From the items below, pull out every line containing the string "entities", matching its case exactly.
***
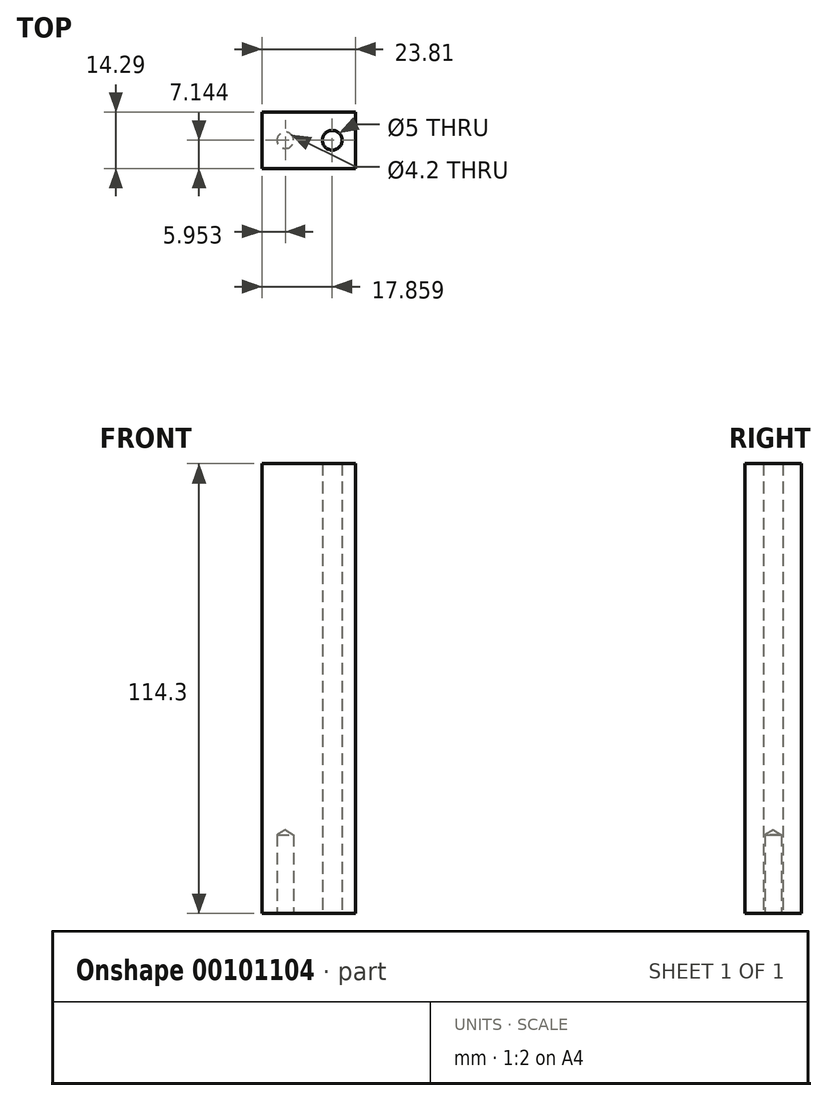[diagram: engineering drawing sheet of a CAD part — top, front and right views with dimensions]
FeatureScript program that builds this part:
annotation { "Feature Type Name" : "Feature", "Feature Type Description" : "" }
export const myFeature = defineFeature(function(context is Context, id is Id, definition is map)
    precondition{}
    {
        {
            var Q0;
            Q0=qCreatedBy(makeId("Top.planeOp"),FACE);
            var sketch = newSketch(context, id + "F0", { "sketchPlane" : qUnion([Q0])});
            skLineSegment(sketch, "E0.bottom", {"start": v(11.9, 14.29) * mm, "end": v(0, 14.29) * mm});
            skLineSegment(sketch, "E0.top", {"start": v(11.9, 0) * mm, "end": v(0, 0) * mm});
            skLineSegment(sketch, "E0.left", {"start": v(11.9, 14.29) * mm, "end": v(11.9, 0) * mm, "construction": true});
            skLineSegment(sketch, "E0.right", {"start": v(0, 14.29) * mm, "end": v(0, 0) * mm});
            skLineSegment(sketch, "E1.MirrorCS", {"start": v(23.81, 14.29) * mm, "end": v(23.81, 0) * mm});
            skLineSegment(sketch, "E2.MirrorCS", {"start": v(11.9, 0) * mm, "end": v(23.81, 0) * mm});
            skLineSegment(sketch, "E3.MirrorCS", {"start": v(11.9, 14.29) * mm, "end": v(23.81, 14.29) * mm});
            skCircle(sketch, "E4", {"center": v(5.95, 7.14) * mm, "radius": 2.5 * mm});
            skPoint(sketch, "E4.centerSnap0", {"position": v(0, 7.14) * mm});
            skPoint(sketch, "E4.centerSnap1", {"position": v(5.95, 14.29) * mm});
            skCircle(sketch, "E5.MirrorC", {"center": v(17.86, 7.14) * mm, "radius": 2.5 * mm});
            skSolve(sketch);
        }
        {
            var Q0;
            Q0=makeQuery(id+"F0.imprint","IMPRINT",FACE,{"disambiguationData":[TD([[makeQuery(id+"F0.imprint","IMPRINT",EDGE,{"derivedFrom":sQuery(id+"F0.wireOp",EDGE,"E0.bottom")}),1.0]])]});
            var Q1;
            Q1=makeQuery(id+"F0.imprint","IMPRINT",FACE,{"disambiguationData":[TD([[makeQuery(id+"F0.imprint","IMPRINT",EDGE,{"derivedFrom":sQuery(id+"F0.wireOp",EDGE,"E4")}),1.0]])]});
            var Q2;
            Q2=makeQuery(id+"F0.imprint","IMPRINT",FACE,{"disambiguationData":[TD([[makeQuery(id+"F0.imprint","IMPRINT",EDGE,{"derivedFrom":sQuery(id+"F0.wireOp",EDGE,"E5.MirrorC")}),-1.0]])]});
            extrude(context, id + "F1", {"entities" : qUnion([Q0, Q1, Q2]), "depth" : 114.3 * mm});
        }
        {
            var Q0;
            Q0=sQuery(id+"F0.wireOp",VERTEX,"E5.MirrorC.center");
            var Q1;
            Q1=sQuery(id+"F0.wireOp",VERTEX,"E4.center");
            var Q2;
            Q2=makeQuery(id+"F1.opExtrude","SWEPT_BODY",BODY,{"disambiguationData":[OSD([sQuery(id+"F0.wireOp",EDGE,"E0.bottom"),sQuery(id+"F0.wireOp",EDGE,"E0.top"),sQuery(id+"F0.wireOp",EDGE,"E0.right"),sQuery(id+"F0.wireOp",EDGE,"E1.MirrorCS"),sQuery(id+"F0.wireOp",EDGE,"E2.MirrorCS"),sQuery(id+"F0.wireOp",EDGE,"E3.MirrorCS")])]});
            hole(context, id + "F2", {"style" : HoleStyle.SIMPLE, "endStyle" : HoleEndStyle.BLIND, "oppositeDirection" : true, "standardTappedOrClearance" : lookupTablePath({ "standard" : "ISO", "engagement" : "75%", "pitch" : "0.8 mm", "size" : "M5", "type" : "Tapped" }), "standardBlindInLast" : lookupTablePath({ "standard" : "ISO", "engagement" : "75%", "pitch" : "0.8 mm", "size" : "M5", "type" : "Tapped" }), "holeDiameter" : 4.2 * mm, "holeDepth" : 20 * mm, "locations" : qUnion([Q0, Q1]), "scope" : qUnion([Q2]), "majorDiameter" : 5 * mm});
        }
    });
***
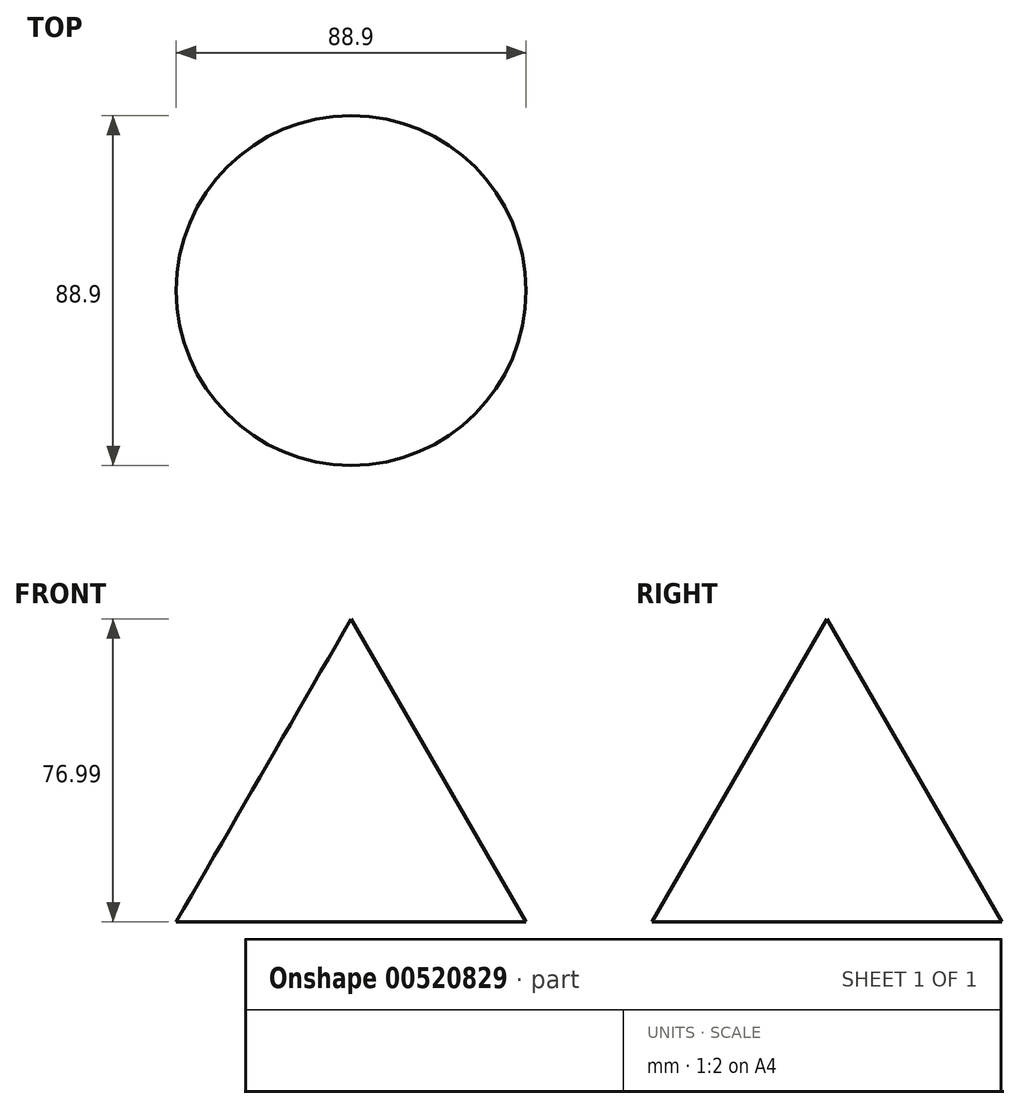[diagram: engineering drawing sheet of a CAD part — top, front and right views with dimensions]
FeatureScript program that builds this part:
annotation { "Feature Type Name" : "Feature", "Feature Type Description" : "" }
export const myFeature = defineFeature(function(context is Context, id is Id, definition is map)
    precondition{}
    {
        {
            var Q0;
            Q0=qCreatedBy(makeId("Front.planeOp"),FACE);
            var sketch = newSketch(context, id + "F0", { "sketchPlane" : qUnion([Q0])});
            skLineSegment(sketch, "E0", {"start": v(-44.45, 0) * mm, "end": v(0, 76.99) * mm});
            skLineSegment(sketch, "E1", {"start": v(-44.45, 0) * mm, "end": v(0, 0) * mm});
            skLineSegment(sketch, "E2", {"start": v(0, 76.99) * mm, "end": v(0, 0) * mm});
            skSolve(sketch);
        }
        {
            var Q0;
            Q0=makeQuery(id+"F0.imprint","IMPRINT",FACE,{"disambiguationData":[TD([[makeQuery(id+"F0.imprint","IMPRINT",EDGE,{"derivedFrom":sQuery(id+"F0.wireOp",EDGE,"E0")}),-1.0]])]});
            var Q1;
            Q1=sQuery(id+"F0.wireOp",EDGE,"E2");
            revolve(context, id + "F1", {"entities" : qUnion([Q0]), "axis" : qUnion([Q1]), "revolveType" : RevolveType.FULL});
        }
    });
***
= Solution to this exercise =
            extrude(context, id + "F1", {"entities" : qUnion([Q0, Q1, Q2]), "depth" : 114.3 * mm});
            revolve(context, id + "F1", {"entities" : qUnion([Q0]), "axis" : qUnion([Q1]), "revolveType" : RevolveType.FULL});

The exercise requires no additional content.